Author of Dark Fiction
My interview with writer, Meg Mims
In my continuing quest to find out how authors binge write, I interviewed Meg Mims who is a writer of Western Historical Suspense, Historical Mystery and Contemporary Romance. She’s also a fellow graduate of the MFA program for Writing Popular Fiction at Seton Hill University. I’ll be teaching a workshop in Binge Writing at Seton Hill’s In Your Write Mind workshop which will take place June 21-24, 2012 in Greensburg, PA. Here’s my interview with Meg:
Why does having an intensive writing period work for you? How did you become a binge writer?
Last year, right after Christmas, I realized I *should* have written a novella due to the success of my fellow authors’ novellas for that season. Like, WOW! So on December 27th, I decided to shoot for the January 5th deadline of a Valentine’s Day contemporary romance novella. I had an idea, ran with it without plotting a thing. I’m a TOTAL plotter, so this was a big change for me. I had various “points” in my head, but The Key to Love ended up as the closest thing to being a “total pantsed” novella. By the 5th of January, I had 18K words and took another 3 days to add a bit more in the saggy middle.
What do you do, writing-wise-to prepare for your binge writing sessions? Do you have an already prepared outline?

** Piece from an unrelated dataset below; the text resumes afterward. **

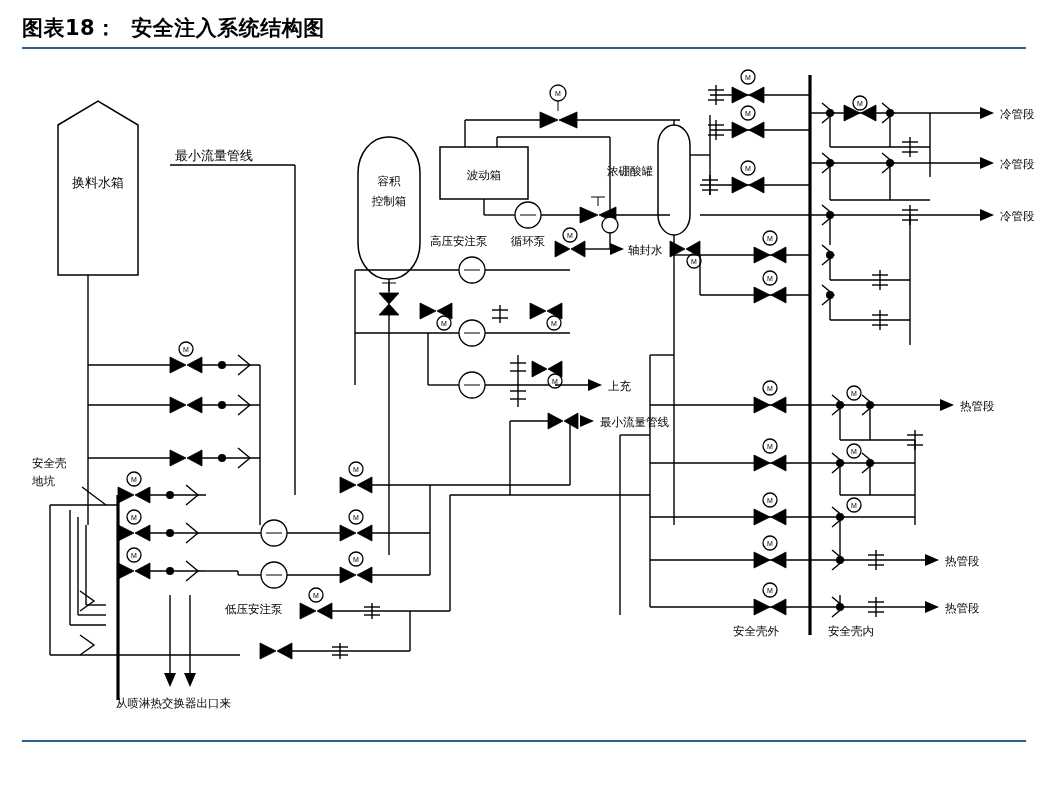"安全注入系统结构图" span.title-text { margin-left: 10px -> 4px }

If I ever do this again, I sure would have a prepared outline! Normally I set goals per day or the week and stick to my To-Do list, such as characterizations, or plotting, or research, or my non-fiction writing. I’m not usually a binge-writer. I like taking my time.
What other things do you do to prepare? Stock up on food, unplug from Internet, get into a special mind-set, etc.

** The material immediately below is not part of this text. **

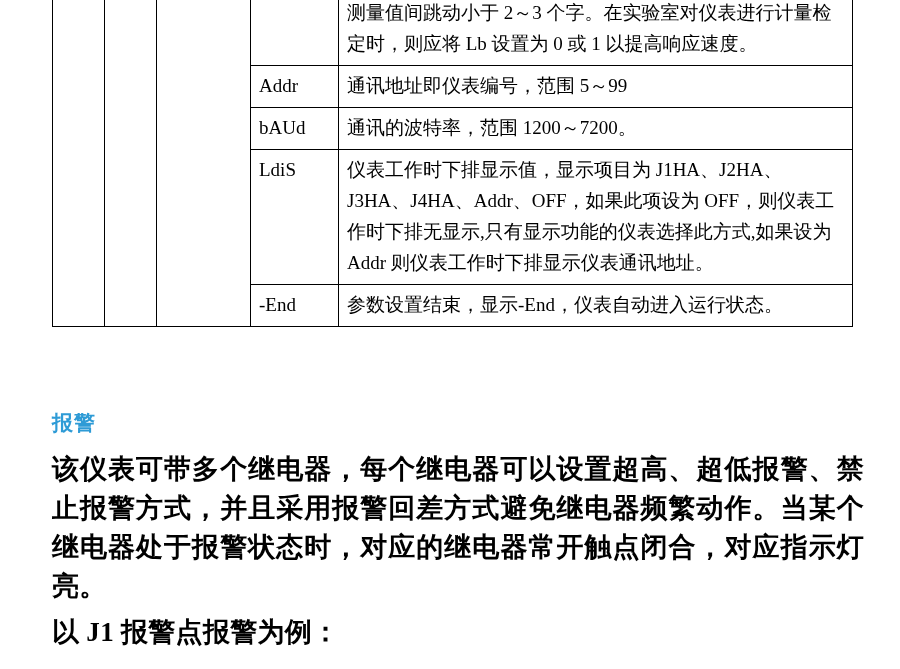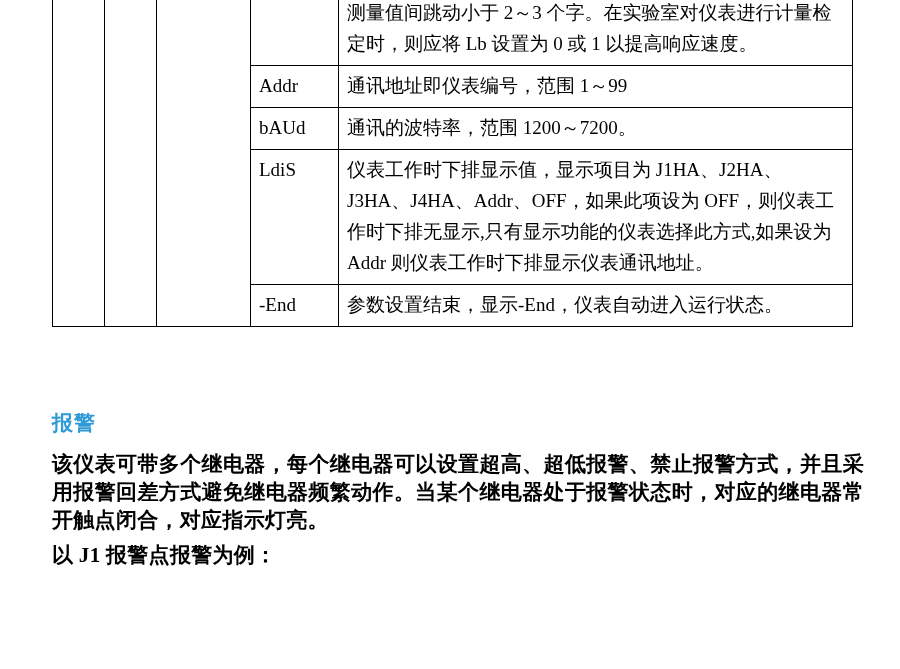"通讯地址即仪表编号，范围 1～99" td.cell-desc { text: 1 -> 5 }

You definitely have to either cook ahead or plan on sending hubby/wife for pizza, Subway, Arby’s, Panera’s or Lean Cuisine in the freezer. Avoid FB, Twitter, blogging – only check email once a day. Eat, write, think, visit bathroom, sleep. That’s IT. Seriously.
Do you go away or do you write at home?
I totally have the Sheldon spot on my sofa. It keeps me focused, I can see out the front window and I keep the TV off. I also listen to music soundtracks to speed up my writing. I’ve never tried to go away, and I might not be comfy enough to produce.
How do these sessions make you feel? Exhilarated? Tired? Satisfied? Frustrated?
Once I reached 15K words for the novella, I was very happy. I knew I’d make the deadline or close to it. I was exhausted, though. Frustration set in once I went into edits – I was totally rewriting it far more than my content and line editors wanted. I edited up until a few days before the release! Call me a Perfectionist. I wanted to put my name on a better product.
Do you complete a draft of an entire novel during this period?
The novella was finished, yes. And I’ve done this before for rough first drafts. I don’t like it, though. I prefer taking my time.
What’s your process for editing your draft?
Although I “vomited up” the novella, I usually work an “ocean wave” method — going back and surging forward, so I end up with a decent “second draft” instead of a rough first draft. Then I keep revising for various things – subtext, theme, characterization, depth, etc.
Anything else you’d like to say about binge writing?
I’m planning on doing it again for the Christmas novella later this year. September or October. That’s all I’m giving myself for first draft and the editing before submitting.
Thanks, Meg! I’m looking forward to reading your novella!
Meg Mims is an award-winning author and artist. She loves writing blended genres – like historical, western, adventure, romance, suspense and mystery. Her first book, Double Crossing, won the 2012 WWA Spur Award for Best First Novel.
Meg is a staff writer for Lake Effect Living, a West Coast of Michigan tourist on-line magazine, and for RE/MAX Platinum of Brighton, Michigan. She earned an M.A. from Seton Hill University’s Writing Popular Fiction program in January 2010.